Tario Cruz feat Pitbull There She Goes eşliğinde yazıyorum bu yazıyı. Etkisini değiştirecektir.
 
Çocuklardan kadın olanı sahnedeki rolüne şöyle nail olabildi:
 
Geç bakalım Hande ablanın yanına. Vallahi yetişmiş. Ho ho ho.
 
İyi. Yaklaşmış boyuma. Kutlarız bir ara. Utandı. Ben de ne yapacağımı bilemedim. Ama bu ritüeli bir kez daha yaşadık.
Çocuklara söz verilmiyor. Boyları da minik… Morçatı’da yaptığımız yukarıdan bakma çalışmasını hatırladım. Kimin boyu, sandalyesi, masası yukarıda ise ona alttan-üstten bakıyorsun. Gün içinde de oldu.
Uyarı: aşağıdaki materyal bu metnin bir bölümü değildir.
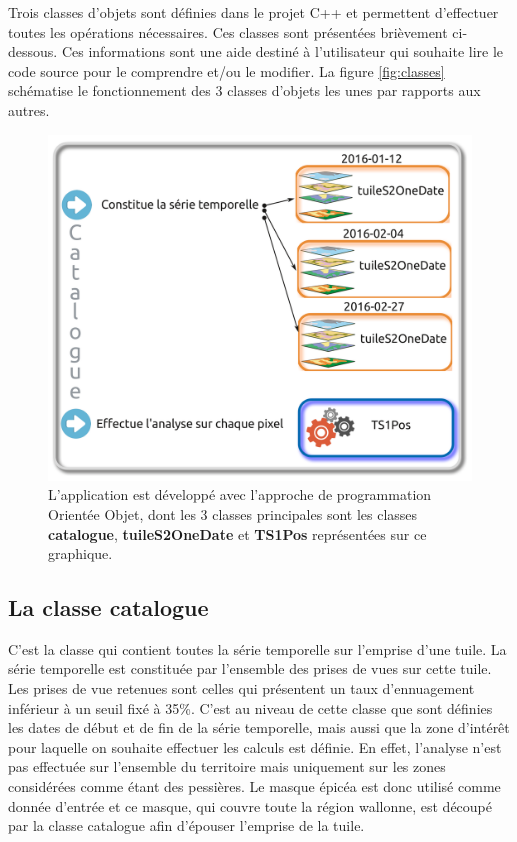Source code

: \documentclass[a4paper, 12pt]{article} %
\begin{document}
Trois classes d'objets sont définies dans le projet C++ et permettent d'effectuer toutes les opérations nécessaires. Ces classes sont présentées brièvement ci-dessous. Ces informations sont une aide destiné à l'utilisateur qui souhaite lire le code source pour le comprendre et/ou le modifier. La figure \ref{fig:classes} schématise le fonctionnement des 3 classes d'objets les unes par rapports aux autres.

\begin{figure}
	\centering
	\includegraphics[width=\linewidth]{illuAppliS2TS.png}
	\caption{L'application est développé avec l'approche de programmation Orientée Objet, dont les 3 classes principales sont les classes \textbf{catalogue}, \textbf{tuileS2OneDate} et \textbf{TS1Pos} représentées sur ce graphique.\textbf{}}
	\label{fig:ex}
\end{figure}




\subsection{La classe \textbf{catalogue}}

C'est la classe qui contient toutes la série temporelle sur l'emprise d'une tuile. La série temporelle est constituée par l'ensemble des prises de vues sur cette tuile. Les prises de vue retenues sont celles qui présentent un taux d'ennuagement inférieur à un seuil fixé à 35\%. C'est au niveau de cette classe que sont définies les dates de début et de fin de la série temporelle, mais aussi que la zone d'intérêt pour laquelle on souhaite effectuer les calculs est définie. En effet, l'analyse n'est pas effectuée sur l'ensemble du territoire mais uniquement sur les zones considérées comme étant des pessières. Le masque épicéa est donc utilisé comme donnée d'entrée et ce masque, qui couvre toute la région wallonne, est découpé par la classe catalogue afin d'épouser l'emprise de la tuile.
\end{document}

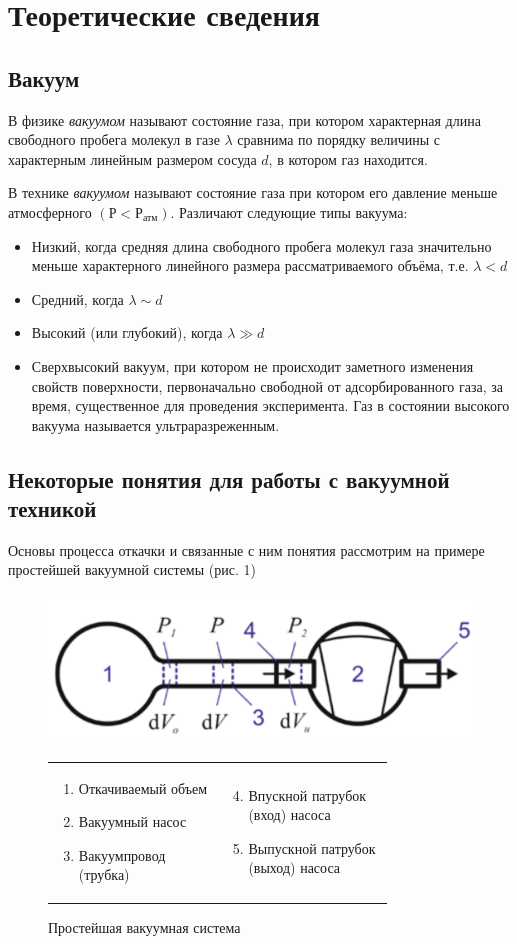 \documentclass[a4paper,12pt]{article}
\theoremstyle{plain} %
\theoremstyle{definition} %
\theoremstyle{remark} %
\begin{document}
	\section {Теоретические сведения}
	\subsection {Вакуум}
	В физике \textit{вакуумом} называют состояние газа, при котором характерная длина свободного пробега молекул в газе $\lambda$ сравнима по порядку величины с характерным линейным размером сосуда $d$, в котором газ находится. 
	
	В технике \textit{вакуумом} называют состояние газа при котором его давление меньше атмосферного $(Р < Р_\text{атм})$. Различают следующие типы вакуума: 
	\begin{itemize}
		\item Низкий, когда средняя длина свободного пробега молекул газа значительно меньше характерного линейного размера рассматриваемого объёма, т.е. \mbox{$\lambda < d$}
		\item Средний, когда $\lambda \sim d$
		\item  Высокий (или глубокий), когда $\lambda \gg d$
		\item Сверхвысокий вакуум, при котором не происходит заметного изменения свойств поверхности, первоначально свободной от адсорбированного газа, за время, существенное для проведения эксперимента. Газ в состоянии высокого вакуума называется ультраразреженным.
	\end{itemize}
\subsection{Некоторые понятия для работы с вакуумной техникой}
Основы процесса откачки и связанные с ним понятия рассмотрим на примере простейшей вакуумной системы (рис. 1)
\begin{figure}[H]
	\begin{center}
	\includegraphics[width=0.6\linewidth]{1}
	\begin{tabular}{p{0.4\linewidth} p{0.4\linewidth}}
		\begin{enumerate}
			\item Откачиваемый объем
			\item Вакуумный насос
			\item Вакуумпровод (трубка)
		\end{enumerate}  &
		\begin{enumerate}
			\setcounter{enumi}{3}
			\item Впускной патрубок (вход) насоса
			\item Выпускной патрубок (выход) насоса
		\end{enumerate} 
	\end{tabular}
	\caption {Простейшая вакуумная система}
	\end{center}
\end{figure}
\end{document}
Bir büstün üstüne çıkınca aşağı doğru bakıyorum. Adam yatıyor, kadın yukarı doğru bakıyor. Sarılmış halde olsa bile… Büyüsün çocuklar, bu yumaktan nasıl çıkarlarsa çıksınlar değil mi?
 
Sıkılıyorum. Kendimden sıkıldım. En kötüsü bu…
 
Üstüme ne bulduysam geçirdim. T. bu hali süslü bulurken G.’nin umrunda değil. Bense, Amerikalı gibi hissettim. Çocuklarını okula koşarak yetiştirmiş ve gazete kâğıtlı alışveriş paketlerini taşımakta zorlanan biri gibi…
 
Facebook fotoğraflarında kadınlar kendilerini üst açı ile çekerken erkekler makineyi aşağıda tutuyormuş.
 
iPad, iPhone alınca ne değişir? Kola ve sigara tadı, 2G1C, o bu…
 
Heyecanlandıran hiçbir şey yok gibi. Beş film izledim. Kim, nasıl ilişki kurar filmlerle? Neresinde, neden ağlar?
 
One Day filminin en sonunda, ölmüş kadın, yeni tanıştığı birine telefonunu verecek. Önce cep telefonunu yazıyor. Sonra annesinin ev telefonunu… Faks numarasını ve adresini… Kaybetmek istemediklerimize sıkı sıkı tutunma ihtiyacı ağlattı beni.
 
Ağlamayan, ağlasın. Tutucu, soyunsun. Dağınık, kaçsın. Biri bir şey yapsın. Hepimizi şaşırtsın.
 
Çocuklar… Haneke’nin acımasızları… Kim kimi hırpalıyor? Saçımı çeken velet şimdi nerede?
 
Şaşırmıyorsak büyüdük mü demek? Nilgün Marmara yazdıklarımı duyuyor mu?
 
Aşk…
 
Dövme…
 
Hasta olsam susarım, sıkılacak halim olmaz belki o zaman, evet. Şükret yavrum şükret.
 
Şu iç sıkıntısı elma gibi bir şey olmadığı için… Balonun içinden çıkan hava deneyi de yapılamayacağı için… Ne söylesem sanki olmuyor.
 
Yılbaşı geliyor. Yeni hedefler… Süsler… Kırmızı hissedemezsem diye çok korkuyorum o geceden.